§ Attività da svolgere 1: Secondo il brano sull'oppio in Afghanistan, quale provincia accoglie più campi di papaveri?
§ Attività da svolgere 2: Elenca tutte le province afghane nominate nel brano sull'oppio.
§ Attività da svolgere 3: Riprendi il brano sull'oppio in Afghanistan, proseguendo dopo la sua ultima frase.

§ Brano fornito:
========

C’è stato un leggero declino, nel 2015, nella produzione di papaveri da oppio. Un piccolo intoppo in uno dei mercati più floridi al mondo, che per quest’anno è destinato, stando alle stime, a continuare nella sua crescita. Un rapporto dettagliato lo fornisce, ogni anno, l’Unodc, l’Ufficio dell’Onu sul controllo della droga e prevenzione del crimine. Nel suo report 2016, le stime di questo mercato sono mostruose, anche considerando i tentativi della Repubblica Islamica Afgana e delle Nazioni Unite nell’ostacolare uno dei business che maggiormente foraggiano i gruppi terroristici dell’Afghanistan.
Il Paese asiatico è il responsabile dell’85 per cento di tutta la produzione d’oppio mondiale, e del 77 per cento dell’eroina, droga ricavata dall’oppio stesso. Nel 2014, le superfici coltivate ad oppio coprivano un’estensione di 224 mila ettari, facendo registrare una crescita del 7 per cento rispetto l’anno precedente. Come si diceva prima, il 2015 è stato l’anno in cui si è verificato un consistente calo nella produzione, arrivando a toccare decrementi del 19 per cento, che si traducono in 183 mila ettari di terreno coltivato a papavero, ed una riduzione nella produzione di oppio, passata da 6400 a 3300 tonnellate. Tuttavia, come mette in luce il report, nonostante il calo nella produzione, il 2015 si piazza al quarto posto nella classifica degli anni a maggior produzione, considerando i dati a partire dal 1994, ovvero dall’inizio delle stime Onu.
La produzione dell’oppio si concentra, oggi, nelle regioni a sud e ovest del Paese. La provincia che più di tutte accoglie campi di papaveri è l’Helmand, una di quelle sotto il controllo dei talebani, arrivando a 86.443 ettari, seguita da Farah (21,106) e Kandahar (21,020). Queste regioni hanno conosciuto, negli ultimi tempi, un lieve decremento nella produzione, a vantaggio però di significativi aumenti in altre aree del Paese, come quella centrale, che ha registrato una crescita del 38 per cento, e le regioni settentrionali, addirittura con aumenti del 154 per cento. Questi dati suggeriscono anche quali possano essere state le motivazioni del sostanzioso calo registratosi nel 2015. Non certo dovuto all’azione degli organismi internazionali, quanto a dinamiche prettamente agricole. Il rapporto Onu, seppur non dando certezze, considera determinanti fattori come la sovrapproduzione degli anni passati, così come lo stress cui sono andati incontro i terreni dopo anni di elevati raccolti.

========

§ Estratti di dati:
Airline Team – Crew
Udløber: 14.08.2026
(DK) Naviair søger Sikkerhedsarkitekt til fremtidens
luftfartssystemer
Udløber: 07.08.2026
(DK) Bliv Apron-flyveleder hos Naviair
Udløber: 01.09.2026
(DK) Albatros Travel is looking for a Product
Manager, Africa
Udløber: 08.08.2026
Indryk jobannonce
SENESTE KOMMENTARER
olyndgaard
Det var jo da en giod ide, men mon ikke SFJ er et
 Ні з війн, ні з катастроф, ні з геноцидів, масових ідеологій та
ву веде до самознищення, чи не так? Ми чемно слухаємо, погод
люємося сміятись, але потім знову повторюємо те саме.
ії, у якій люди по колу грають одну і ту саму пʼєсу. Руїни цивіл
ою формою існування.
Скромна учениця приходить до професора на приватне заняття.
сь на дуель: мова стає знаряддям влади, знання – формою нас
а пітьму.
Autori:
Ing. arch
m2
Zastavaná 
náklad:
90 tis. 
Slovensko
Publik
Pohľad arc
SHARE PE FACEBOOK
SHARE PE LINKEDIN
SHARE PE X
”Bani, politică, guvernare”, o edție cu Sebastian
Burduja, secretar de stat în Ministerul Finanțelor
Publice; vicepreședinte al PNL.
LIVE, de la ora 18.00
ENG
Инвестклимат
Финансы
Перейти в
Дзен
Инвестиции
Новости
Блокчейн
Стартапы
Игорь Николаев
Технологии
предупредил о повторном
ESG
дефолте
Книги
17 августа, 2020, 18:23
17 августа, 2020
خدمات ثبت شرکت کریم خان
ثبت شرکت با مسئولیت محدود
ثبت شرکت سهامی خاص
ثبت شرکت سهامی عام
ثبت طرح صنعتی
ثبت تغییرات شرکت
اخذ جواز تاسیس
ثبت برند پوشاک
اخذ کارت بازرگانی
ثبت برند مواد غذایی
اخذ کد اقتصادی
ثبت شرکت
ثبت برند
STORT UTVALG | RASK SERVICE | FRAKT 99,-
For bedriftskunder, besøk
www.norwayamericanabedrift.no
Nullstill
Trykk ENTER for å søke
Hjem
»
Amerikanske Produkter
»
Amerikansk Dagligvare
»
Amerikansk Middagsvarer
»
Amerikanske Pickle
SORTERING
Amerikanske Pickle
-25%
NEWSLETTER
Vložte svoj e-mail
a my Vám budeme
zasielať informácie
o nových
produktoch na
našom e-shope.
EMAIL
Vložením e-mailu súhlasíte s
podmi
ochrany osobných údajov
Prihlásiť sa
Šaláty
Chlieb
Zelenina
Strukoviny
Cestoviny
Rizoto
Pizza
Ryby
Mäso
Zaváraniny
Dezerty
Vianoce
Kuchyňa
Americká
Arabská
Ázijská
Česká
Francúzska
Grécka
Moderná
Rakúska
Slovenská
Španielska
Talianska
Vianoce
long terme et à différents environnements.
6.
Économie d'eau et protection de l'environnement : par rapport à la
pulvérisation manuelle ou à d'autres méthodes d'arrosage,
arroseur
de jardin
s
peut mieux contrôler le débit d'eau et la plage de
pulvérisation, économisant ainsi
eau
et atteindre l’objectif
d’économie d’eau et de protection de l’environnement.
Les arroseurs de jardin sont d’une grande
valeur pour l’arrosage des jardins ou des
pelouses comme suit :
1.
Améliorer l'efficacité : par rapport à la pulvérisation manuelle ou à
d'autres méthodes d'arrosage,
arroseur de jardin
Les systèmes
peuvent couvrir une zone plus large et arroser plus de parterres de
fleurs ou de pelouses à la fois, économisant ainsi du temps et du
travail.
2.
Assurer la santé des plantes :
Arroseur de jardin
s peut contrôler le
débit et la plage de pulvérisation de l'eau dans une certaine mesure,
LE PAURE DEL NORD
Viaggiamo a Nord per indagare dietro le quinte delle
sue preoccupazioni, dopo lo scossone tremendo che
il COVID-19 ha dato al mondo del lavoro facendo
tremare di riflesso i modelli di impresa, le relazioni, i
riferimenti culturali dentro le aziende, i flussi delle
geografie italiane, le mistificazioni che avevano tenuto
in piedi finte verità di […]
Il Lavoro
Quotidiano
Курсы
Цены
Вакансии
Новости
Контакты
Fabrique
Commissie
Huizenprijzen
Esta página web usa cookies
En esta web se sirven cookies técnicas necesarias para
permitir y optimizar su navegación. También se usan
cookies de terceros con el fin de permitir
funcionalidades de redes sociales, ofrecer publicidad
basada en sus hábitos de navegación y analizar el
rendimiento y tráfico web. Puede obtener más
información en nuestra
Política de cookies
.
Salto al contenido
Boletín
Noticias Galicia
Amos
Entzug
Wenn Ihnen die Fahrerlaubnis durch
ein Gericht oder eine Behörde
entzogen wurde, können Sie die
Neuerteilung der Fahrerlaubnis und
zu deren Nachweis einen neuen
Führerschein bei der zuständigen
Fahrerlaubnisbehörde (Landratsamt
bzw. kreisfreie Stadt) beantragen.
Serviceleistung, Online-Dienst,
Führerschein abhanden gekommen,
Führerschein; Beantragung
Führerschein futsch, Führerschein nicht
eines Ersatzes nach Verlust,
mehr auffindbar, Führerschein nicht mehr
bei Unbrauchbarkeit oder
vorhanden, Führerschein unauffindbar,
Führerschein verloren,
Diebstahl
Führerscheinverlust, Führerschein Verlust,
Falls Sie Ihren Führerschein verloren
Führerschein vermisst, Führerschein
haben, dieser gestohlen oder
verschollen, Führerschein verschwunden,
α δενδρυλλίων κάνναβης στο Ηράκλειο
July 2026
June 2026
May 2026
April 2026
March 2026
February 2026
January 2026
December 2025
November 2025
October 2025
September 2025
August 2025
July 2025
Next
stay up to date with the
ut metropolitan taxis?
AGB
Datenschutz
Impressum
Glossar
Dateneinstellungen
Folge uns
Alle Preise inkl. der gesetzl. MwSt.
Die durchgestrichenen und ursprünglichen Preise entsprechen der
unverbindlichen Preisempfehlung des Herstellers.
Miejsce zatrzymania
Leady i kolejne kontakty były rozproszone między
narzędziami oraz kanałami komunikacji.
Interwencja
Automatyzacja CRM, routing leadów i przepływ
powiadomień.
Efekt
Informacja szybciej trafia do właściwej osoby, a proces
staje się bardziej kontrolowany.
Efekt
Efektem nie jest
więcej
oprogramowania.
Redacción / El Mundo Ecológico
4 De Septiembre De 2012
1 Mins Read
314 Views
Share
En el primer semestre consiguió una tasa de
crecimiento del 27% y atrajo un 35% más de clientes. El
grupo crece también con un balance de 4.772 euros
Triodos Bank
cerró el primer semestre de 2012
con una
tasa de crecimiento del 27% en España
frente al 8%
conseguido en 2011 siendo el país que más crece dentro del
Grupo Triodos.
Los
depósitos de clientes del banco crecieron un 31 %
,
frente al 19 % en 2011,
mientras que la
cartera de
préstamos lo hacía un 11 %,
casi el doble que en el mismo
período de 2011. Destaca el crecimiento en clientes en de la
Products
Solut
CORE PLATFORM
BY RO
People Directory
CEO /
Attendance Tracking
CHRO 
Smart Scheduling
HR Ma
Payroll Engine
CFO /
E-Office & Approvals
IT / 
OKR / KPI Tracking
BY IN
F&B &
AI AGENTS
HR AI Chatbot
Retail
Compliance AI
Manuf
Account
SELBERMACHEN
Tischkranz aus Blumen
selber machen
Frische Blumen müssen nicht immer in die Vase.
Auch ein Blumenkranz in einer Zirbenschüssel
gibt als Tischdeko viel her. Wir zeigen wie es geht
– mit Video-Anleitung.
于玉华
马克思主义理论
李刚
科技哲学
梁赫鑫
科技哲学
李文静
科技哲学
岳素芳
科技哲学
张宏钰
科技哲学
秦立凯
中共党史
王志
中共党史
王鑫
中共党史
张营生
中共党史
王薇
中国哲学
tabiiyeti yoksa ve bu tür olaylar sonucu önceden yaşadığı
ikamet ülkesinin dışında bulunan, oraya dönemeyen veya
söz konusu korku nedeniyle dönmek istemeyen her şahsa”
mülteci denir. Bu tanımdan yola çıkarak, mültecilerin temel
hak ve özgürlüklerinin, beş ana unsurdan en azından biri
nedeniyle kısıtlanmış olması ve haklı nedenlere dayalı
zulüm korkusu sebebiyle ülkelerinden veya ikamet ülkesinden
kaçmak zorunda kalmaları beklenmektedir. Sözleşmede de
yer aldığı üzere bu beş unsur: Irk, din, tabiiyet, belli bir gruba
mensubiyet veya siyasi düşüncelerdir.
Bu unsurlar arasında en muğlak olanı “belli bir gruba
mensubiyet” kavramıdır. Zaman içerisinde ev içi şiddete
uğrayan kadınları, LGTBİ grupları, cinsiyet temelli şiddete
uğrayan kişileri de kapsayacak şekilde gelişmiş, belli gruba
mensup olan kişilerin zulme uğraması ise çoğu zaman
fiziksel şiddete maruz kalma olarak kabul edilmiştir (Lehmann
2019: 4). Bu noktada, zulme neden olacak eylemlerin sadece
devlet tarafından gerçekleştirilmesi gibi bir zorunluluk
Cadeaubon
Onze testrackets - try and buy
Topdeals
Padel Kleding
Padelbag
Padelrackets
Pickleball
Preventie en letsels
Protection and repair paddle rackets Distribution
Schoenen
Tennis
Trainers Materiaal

========

§ Risultato dell'esercizio 1: L'Helmand, con 86.443 ettari.

§ Risultato dell'esercizio 2: Helmand, Farah, Kandahar

§ Risultato dell'esercizio 3:
Come si sa, l’oppio non rappresenta solo un problema legato alla salute e produzione di droga, ma determina considerevolmente la capacità dei gruppi armati locali di sostenere le proprie guerre ed avere disponibilità di fondi pressoché illimitata. Stiamo parlando di un mercato in grado di rifornire di oppio, morfina ed eroina gran parte del mondo, inclusi i mercati di Europa e Nord America. Del resto, i territori in cui è più florida questa coltivazione sono proprio quelli a forte instabilità politica e con gravi problemi di sicurezza, ovvero quelli in gran parte controllati dalle forze di insorti afgani. Secondo le stime Onu, è proprio in questi villaggi che si concentra l’80 per cento della produzione di oppio afgano, mentre si registra appena il 7 per cento sui territori lontani dagli scontri armati.
La storia dell’oppio afgano prende le basi dall’invasione sovietica del 1979. La situazione di guerra nel Paese portò molti contadini a coltivare oppio nei loro campi, una produzione che rendeva allora intorno ai 50 dollari a libra (450 grammi), molto più di qualsiasi altra coltivazione locale. Grandi trafficanti di droga e proprietari terrieri iniziarono a fiutare l’affare, e reclutarono i mujahideen a difesa delle proprie coltivazioni. Gli stessi mujahideen iniziarono a considerare la vendita d’oppio come lo strumento che avrebbe potuto finanziare le proprie battaglie e fornire quell’autonomia economica che gli aiuti sporadici della CIA e dell’Intelligence pakistana non garantivano.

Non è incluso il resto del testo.